Conditional spatially averaged turbulence and dispersion characteristics in flow over two-dimensional dunes

Conditional turbulence and dispersion characteristics in flow over a series of two-dimensional dunes are analyzed by applying the spatial averaging methodology. To this end, the flow data measured over an array of points on the vertical central plane were used. The manifestation of the wake-interference flow over dunes, including the boundary layer diffusion, flow separation, and flow reattachment, is demonstrated by overlapping the vorticity contours on the velocity vector diagram. The vertical distributions of the spatially averaged (SA) streamwise velocity, Reynolds shear and normal stresses, dispersive shear and normal stresses, turbulent kinetic energy (TKE) fluxes, and dispersive kinetic energy (DKE) fluxes are analyzed. It is recognized that the dominance of the conditional SA streamwise velocity associated with the temporal sweep events causes the flow to accelerate temporally. The conditional SA Reynolds stresses and TKE fluxes associated with the temporal ejection events are dominant above the dune crest, whereas those associated with the temporal sweep events are the governing mechanism below the crest.
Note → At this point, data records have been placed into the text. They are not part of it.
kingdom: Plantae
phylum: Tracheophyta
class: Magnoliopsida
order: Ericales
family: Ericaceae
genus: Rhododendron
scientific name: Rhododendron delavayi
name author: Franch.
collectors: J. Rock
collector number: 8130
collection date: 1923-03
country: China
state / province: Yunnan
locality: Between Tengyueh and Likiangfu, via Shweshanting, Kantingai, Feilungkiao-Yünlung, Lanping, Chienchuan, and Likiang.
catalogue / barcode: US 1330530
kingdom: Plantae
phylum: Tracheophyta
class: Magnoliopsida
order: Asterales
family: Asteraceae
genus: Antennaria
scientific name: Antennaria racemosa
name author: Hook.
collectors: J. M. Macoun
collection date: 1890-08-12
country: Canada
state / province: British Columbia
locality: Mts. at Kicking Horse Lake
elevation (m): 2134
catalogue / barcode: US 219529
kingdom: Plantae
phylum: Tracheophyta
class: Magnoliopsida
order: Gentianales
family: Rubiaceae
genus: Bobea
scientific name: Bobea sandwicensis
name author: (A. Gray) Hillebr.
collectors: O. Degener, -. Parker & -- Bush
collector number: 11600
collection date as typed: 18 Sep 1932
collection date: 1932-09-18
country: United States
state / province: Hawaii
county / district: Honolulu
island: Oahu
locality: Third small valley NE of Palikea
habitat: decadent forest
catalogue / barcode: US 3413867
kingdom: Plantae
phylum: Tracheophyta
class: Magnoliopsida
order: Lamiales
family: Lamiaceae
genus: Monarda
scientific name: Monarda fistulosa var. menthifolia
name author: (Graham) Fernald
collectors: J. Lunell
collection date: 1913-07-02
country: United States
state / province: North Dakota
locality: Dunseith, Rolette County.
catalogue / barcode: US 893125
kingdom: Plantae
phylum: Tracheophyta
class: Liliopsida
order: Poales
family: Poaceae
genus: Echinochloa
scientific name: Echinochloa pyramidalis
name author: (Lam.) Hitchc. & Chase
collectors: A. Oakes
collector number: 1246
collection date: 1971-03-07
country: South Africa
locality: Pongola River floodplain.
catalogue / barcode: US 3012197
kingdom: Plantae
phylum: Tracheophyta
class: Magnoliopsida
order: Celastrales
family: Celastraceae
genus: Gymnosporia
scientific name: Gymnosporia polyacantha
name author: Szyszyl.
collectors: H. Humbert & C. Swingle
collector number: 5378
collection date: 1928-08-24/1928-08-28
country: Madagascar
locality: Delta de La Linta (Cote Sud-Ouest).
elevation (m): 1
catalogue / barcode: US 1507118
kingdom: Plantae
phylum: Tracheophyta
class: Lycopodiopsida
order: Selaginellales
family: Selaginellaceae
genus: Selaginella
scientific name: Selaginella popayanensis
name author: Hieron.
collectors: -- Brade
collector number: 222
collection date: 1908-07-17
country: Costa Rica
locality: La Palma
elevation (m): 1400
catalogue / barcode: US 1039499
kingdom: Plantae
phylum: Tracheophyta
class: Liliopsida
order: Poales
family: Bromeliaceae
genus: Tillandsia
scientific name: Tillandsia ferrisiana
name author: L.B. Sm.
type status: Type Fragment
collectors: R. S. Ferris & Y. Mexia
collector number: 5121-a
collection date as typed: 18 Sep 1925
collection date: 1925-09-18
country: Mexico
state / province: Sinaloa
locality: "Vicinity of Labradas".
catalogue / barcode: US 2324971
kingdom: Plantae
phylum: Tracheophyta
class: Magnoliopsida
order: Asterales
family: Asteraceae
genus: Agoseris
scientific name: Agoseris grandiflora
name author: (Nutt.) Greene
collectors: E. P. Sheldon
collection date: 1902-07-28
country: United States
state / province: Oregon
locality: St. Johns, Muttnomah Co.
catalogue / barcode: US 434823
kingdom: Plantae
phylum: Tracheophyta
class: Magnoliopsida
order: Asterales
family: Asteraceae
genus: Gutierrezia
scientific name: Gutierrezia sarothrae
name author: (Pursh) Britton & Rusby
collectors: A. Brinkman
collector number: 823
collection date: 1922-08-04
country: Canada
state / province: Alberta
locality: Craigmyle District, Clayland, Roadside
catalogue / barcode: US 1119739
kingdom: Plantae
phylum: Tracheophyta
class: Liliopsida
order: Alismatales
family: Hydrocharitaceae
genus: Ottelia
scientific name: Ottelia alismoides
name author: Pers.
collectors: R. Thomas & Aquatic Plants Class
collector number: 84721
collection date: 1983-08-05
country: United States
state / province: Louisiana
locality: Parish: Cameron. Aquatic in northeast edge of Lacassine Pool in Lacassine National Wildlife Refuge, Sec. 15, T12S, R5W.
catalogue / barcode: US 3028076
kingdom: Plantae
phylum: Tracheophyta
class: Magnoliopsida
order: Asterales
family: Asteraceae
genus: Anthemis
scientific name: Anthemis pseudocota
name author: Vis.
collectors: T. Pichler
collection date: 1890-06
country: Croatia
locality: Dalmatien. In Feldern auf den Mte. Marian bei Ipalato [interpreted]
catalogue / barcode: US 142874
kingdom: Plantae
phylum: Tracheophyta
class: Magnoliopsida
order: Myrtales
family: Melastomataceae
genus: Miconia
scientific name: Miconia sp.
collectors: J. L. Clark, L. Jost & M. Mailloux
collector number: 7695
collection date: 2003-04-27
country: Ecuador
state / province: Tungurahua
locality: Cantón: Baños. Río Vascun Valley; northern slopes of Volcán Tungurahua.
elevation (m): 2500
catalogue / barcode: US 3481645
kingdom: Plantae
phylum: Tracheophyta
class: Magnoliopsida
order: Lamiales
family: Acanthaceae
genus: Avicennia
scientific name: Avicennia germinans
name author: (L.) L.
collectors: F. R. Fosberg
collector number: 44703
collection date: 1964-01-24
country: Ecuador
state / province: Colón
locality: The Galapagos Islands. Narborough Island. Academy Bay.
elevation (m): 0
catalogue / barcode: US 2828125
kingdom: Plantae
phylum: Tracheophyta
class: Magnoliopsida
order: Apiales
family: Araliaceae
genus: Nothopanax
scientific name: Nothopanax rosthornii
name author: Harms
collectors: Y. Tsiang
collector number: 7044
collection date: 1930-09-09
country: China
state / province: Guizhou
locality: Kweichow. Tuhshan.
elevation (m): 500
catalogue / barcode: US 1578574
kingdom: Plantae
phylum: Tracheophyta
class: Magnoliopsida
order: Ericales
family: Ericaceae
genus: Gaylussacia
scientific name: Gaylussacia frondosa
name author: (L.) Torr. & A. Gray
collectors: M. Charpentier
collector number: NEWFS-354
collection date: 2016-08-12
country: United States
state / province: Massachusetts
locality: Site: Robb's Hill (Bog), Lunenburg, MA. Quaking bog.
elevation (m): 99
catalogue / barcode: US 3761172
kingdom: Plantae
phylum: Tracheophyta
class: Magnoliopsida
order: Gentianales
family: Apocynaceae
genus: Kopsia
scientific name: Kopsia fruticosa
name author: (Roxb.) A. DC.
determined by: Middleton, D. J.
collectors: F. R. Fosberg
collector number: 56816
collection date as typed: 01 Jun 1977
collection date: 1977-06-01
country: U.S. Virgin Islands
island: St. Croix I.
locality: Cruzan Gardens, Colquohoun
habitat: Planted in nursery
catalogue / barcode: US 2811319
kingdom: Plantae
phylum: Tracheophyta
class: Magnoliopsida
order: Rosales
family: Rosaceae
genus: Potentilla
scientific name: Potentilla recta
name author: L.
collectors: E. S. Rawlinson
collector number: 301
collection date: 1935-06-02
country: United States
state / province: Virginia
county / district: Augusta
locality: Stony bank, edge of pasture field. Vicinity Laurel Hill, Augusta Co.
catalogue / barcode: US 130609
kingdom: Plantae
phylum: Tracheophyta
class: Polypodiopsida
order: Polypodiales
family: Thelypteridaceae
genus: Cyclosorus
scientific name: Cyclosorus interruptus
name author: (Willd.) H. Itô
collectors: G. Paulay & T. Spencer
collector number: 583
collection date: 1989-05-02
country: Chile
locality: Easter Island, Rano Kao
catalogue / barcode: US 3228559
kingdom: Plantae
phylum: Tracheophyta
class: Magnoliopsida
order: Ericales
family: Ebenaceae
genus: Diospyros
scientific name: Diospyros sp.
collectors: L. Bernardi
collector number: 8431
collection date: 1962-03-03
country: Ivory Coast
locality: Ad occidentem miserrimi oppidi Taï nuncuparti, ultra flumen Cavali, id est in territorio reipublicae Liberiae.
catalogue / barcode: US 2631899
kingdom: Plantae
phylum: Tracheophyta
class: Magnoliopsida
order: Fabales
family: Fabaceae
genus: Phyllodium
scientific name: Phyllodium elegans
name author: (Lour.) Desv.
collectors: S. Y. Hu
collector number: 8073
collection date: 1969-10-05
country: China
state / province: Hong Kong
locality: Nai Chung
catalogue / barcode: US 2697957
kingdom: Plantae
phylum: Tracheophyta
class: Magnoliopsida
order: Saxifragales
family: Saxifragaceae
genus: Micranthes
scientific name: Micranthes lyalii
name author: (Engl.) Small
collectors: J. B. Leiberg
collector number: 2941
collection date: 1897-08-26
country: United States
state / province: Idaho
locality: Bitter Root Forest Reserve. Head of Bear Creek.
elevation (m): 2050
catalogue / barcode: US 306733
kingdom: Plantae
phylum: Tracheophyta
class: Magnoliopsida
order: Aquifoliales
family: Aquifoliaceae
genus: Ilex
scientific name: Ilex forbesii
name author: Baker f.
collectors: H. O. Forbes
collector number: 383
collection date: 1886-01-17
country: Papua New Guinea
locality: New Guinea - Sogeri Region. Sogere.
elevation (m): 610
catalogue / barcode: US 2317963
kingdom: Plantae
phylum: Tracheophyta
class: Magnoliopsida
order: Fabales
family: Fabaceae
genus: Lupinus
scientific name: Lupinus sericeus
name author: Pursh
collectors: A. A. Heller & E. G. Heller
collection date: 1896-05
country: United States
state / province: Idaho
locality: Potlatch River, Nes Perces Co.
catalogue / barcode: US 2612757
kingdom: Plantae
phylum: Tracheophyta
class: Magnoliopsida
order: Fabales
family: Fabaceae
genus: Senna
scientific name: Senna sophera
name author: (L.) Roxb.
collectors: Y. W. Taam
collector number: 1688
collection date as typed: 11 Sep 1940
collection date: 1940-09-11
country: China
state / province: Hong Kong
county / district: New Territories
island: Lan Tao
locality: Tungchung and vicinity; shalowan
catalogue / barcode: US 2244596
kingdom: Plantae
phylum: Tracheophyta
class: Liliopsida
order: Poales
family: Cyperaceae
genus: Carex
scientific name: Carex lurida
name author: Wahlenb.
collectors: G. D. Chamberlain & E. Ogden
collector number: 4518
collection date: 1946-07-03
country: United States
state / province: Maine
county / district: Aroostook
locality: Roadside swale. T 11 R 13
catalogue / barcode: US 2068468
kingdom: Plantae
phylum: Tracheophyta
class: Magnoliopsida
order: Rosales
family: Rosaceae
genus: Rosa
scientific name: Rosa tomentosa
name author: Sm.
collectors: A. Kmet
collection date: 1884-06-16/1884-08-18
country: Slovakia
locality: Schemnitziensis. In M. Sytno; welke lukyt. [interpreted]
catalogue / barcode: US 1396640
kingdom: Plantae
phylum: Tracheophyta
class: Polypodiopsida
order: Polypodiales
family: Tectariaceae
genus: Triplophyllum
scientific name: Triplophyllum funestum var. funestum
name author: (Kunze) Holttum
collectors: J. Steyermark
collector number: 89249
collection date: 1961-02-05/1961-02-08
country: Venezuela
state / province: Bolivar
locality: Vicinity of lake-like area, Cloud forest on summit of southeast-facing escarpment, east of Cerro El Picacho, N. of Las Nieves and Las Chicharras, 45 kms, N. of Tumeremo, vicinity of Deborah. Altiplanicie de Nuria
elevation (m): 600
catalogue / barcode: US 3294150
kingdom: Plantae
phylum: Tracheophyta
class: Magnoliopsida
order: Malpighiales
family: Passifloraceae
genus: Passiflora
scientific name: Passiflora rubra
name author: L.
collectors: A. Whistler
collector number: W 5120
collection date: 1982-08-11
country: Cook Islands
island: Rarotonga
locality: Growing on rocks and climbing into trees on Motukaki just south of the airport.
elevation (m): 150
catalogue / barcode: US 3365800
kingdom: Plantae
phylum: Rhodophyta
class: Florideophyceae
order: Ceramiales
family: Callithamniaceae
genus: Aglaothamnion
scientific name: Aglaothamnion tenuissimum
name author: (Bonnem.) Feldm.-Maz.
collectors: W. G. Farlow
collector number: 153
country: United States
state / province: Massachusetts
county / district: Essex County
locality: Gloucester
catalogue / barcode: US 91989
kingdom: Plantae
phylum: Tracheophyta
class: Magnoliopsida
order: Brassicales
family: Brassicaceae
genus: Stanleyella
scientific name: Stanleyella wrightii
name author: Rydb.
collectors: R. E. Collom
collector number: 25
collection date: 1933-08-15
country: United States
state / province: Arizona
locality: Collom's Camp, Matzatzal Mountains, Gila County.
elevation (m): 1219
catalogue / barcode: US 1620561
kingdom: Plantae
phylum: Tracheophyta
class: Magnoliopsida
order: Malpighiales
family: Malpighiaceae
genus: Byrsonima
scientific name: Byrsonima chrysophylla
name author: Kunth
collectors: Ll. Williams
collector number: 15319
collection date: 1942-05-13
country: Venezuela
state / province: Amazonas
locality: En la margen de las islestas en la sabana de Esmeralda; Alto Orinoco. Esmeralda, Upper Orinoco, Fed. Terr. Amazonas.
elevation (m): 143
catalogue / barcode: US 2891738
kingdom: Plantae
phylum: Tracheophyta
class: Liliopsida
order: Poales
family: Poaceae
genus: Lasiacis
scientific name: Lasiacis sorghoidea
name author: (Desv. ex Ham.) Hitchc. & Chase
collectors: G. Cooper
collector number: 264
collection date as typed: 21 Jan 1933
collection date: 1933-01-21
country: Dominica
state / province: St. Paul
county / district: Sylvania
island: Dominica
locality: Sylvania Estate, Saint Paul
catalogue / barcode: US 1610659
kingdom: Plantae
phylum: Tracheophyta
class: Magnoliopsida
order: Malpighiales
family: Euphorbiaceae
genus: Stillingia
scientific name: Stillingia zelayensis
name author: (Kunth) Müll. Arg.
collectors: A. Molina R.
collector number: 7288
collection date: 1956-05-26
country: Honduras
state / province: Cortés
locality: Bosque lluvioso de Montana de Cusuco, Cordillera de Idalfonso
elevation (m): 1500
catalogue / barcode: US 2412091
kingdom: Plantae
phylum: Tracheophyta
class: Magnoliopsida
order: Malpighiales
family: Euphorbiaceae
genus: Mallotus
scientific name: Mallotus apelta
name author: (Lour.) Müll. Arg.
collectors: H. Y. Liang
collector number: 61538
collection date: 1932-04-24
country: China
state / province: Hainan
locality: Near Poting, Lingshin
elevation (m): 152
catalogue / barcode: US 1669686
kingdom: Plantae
An examination of the conditional dispersive normal stresses and the DKE fluxes reveals that within the upper portion of the roughness sublayer, the dispersive ejection events are the key flow dispersion mechanism, whereas near the dune trough, the dispersive outward interaction events prevail. Furthermore, the temporal ejection events are found to be more persistent, but less frequent, than the temporal sweep events. Besides, the frequencies of the occurrences of the temporal bursting events are higher below the crest than those above it, suggesting the flow to be more turbulent below the crest.